*Task prompt*. Continue the page text on replication with Always On availability groups, starting after its final sentence.

*Page text*.
+--

Replication, change tracking, & change data capture - Always On availability groups
SQL Server Replication, change data capture (CDC), and change tracking (CT) are supported on Always On availability groups. Always On availability groups helps provide high availability and additional database recovery capabilities.
Overview of replication with availability groups
When a published database is aware of Always On availability groups, the distributor that provides agent access to the publishing database is configured with redirected_publishers entries. These entries redirect the originally configured publisher/database pair, making use of an availability group listener name to connect to the publisher and publishing database. Established connections through the availability group listener name will fail on failover. When the replication agent restarts after failover, the connection will automatically be redirected to the new primary.
In an availability group a secondary database cannot be a publisher. Republishing is only supported when transactional replication is combined with Always On availability groups.
If a published database is a member of an availability group and the publisher is redirected, it must be redirected to an availability group listener name associated with the availability group. It may not be redirected to an explicit node.
After failover to a secondary replica, Replication Monitor is unable to adjust the name of the publishing instance of SQL Server and will continue to display replication information under the name of the original primary instance of SQL Server. After failover, a tracer token cannot be entered by using the Replication Monitor, however a tracer token entered on the new publisher by using Transact-SQL, is visible in Replication Monitor.
General changes to replication agents to support availability groups
Three replication agents were modified to support Always On availability groups. The Log Reader, Snapshot, and Merge agents were modified to query the distribution database for the redirected publisher and to use the returned availability group listener name, if a redirected publisher was declared, to connect to the database publisher.
By default, when the agents query the distributor to determine whether the original publisher has been redirected, the suitability of the current target or redirection will be verified prior to returning the redirected host to the agent. This is recommended behavior. However, if agent start up occurs very frequently the overhead associated with the validation stored procedure may be deemed too costly. A new command line switch, BypassPublisherValidation, has been added to the Logreader, Snapshot, and Merge agents. When the switch is used, the redirected publisher is returned immediately to the agent and execution of the validation stored procedure is bypassed.
Failures returned from the validation stored procedure are logged in the agent history logs. Those errors with severity greater than or equal to 16 will cause the agents to terminate. Some retry capabilities have been built in to the agents to handle the expected disconnect from a published database when it fails over to a new primary.
Log Reader Agent Modifications
The Logreader Agent has the following changes.
Replicated Database Consistency
When a published database is a member of an availability group, by default the log reader will not process log records that have not already been hardened at all availability group secondary replicas. This ensures that on failover, all rows replicated to a subscriber also are present at the new primary.

+--

[Dataset entries]
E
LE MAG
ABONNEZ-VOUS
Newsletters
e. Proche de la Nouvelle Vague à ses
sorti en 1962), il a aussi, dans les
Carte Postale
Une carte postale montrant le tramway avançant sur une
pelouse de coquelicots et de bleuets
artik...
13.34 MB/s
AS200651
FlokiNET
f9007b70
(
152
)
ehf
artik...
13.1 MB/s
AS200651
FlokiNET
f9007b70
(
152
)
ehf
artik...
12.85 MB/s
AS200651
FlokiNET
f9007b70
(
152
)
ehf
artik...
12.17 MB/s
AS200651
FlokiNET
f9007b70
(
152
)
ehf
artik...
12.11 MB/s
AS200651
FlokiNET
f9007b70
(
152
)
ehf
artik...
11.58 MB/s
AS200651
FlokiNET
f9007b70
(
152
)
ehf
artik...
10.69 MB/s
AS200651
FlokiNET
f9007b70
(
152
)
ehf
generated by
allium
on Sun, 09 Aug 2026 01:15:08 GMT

+--

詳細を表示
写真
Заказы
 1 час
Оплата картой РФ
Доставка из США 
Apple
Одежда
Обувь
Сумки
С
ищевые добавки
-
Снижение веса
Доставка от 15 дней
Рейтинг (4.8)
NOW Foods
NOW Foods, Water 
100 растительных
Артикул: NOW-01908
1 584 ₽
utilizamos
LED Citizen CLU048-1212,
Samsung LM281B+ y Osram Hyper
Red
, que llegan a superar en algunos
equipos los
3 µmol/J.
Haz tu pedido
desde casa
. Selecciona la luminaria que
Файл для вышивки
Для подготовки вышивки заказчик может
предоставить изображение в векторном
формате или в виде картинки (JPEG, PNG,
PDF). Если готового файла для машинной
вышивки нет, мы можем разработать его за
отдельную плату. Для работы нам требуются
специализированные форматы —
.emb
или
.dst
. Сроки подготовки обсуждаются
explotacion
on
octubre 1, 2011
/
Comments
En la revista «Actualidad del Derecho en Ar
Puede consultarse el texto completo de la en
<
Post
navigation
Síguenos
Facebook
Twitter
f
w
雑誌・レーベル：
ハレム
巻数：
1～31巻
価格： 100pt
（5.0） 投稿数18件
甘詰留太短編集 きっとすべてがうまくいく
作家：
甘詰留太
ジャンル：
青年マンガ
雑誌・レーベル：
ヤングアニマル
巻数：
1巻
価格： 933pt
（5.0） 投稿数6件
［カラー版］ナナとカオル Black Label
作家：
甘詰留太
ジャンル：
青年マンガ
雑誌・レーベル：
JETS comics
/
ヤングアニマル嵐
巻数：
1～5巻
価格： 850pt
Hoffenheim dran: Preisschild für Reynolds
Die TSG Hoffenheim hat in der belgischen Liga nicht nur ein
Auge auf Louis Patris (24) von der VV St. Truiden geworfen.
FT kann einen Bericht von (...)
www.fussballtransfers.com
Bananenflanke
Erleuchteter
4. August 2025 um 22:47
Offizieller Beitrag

+--

*Reply to the task*.
When the publisher has only two availability replicas (one primary and one secondary) and a failover happens, the original primary replica remains down because the logreader does not move forward until all secondary databases are brought back online or until the failing secondary replicas are removed from the availability group. The logreader, now running against the secondary database, will not proceed forward since Always On cannot harden any changes to any secondary database. To allow the logreader to proceed further and still have disaster recovery capacity, remove the original primary replica from the availability group using ALTER AVAILABITY GROUP <group_name> REMOVE REPLICA. Then add a new secondary replica to the availability group.
Trace flag 1448
Trace flag 1448 enables the replication log reader to move forward even if the asynchronous secondary replicas have not acknowledged the reception of a change. Even with this trace flag enabled,, the log reader always waits for the synchronous secondary replicas. The log reader will not go beyond the min ack of the synchronous secondary replicas. This trace flag applies to the instance of SQL Server, not just to an availability group, an availability database, or a log reader instance. This trace flag takes effect immediately without a restart. It can be activated ahead of time or when an asynchronous secondary replica fails.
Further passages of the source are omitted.